● **Task instructions**: Reproduce the records starting at the line that contains "Ron Killian" and running to the last line, exactly and in full.

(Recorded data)
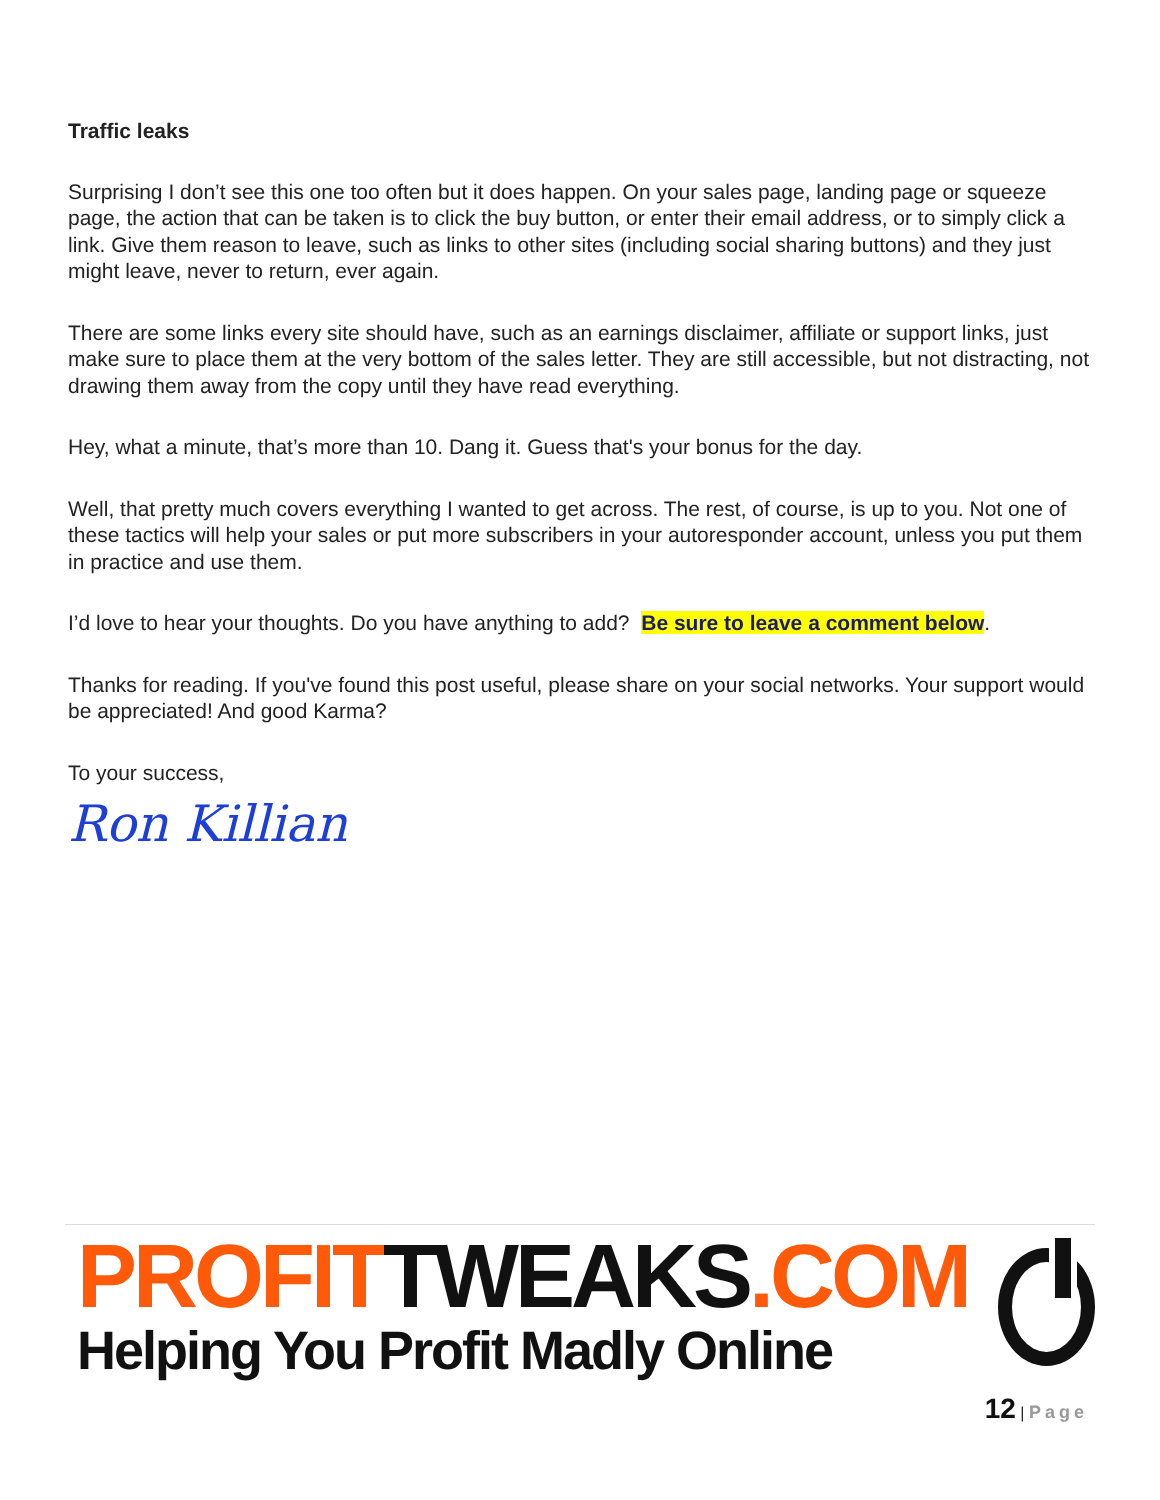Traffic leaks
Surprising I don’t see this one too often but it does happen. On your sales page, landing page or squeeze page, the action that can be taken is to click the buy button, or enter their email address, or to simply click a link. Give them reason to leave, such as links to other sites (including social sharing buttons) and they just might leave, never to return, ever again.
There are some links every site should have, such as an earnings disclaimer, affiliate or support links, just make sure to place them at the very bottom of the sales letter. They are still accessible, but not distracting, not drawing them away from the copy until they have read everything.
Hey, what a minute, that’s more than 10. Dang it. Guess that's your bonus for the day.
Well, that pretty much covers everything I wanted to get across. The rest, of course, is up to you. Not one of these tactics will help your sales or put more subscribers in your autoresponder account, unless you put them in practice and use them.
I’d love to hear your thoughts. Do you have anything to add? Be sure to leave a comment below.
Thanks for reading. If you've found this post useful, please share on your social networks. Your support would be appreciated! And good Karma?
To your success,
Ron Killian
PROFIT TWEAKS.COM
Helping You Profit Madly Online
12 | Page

● **Response area**:
Ron Killian
PROFIT TWEAKS.COM
Helping You Profit Madly Online
12 | Page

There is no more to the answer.